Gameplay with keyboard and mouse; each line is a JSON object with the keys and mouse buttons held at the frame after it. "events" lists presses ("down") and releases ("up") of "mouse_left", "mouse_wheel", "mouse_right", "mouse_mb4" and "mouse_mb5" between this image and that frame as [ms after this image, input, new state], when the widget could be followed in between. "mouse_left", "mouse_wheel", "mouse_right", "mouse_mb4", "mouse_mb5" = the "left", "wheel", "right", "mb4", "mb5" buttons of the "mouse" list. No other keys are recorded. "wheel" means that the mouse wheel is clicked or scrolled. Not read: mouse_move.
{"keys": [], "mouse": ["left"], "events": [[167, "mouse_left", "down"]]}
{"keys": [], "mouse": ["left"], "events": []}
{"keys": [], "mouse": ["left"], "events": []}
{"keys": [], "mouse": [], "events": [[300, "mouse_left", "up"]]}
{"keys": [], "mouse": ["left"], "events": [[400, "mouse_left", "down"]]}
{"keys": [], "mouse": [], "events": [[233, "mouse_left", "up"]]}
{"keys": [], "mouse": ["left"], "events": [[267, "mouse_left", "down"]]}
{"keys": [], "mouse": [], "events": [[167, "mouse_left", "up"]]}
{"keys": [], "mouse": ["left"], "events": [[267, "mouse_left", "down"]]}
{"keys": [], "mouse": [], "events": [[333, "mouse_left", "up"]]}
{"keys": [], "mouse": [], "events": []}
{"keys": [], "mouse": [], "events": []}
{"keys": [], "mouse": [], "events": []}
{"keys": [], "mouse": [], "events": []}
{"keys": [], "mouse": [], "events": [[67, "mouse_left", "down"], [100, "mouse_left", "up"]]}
────────────────
__The problem__. Output the listing exactly, from first line to last.

__Problem solution__.
Gameplay with keyboard and mouse; each line is a JSON object with the keys and mouse buttons held at the frame after it. "events" lists presses ("down") and releases ("up") of "mouse_left", "mouse_wheel", "mouse_right", "mouse_mb4" and "mouse_mb5" between this image and that frame as [ms after this image, input, new state], when the widget could be followed in between. "mouse_left", "mouse_wheel", "mouse_right", "mouse_mb4", "mouse_mb5" = the "left", "wheel", "right", "mb4", "mb5" buttons of the "mouse" list. No other keys are recorded. "wheel" means that the mouse wheel is clicked or scrolled. Not read: mouse_move.
{"keys": [], "mouse": ["left"], "events": [[167, "mouse_left", "down"]]}
{"keys": [], "mouse": ["left"], "events": []}
{"keys": [], "mouse": ["left"], "events": []}
{"keys": [], "mouse": [], "events": [[300, "mouse_left", "up"]]}
{"keys": [], "mouse": ["left"], "events": [[400, "mouse_left", "down"]]}
{"keys": [], "mouse": [], "events": [[233, "mouse_left", "up"]]}
{"keys": [], "mouse": ["left"], "events": [[267, "mouse_left", "down"]]}
{"keys": [], "mouse": [], "events": [[167, "mouse_left", "up"]]}
{"keys": [], "mouse": ["left"], "events": [[267, "mouse_left", "down"]]}
{"keys": [], "mouse": [], "events": [[333, "mouse_left", "up"]]}
{"keys": [], "mouse": [], "events": []}
{"keys": [], "mouse": [], "events": []}
{"keys": [], "mouse": [], "events": []}
{"keys": [], "mouse": [], "events": []}
{"keys": [], "mouse": [], "events": [[67, "mouse_left", "down"], [100, "mouse_left", "up"]]}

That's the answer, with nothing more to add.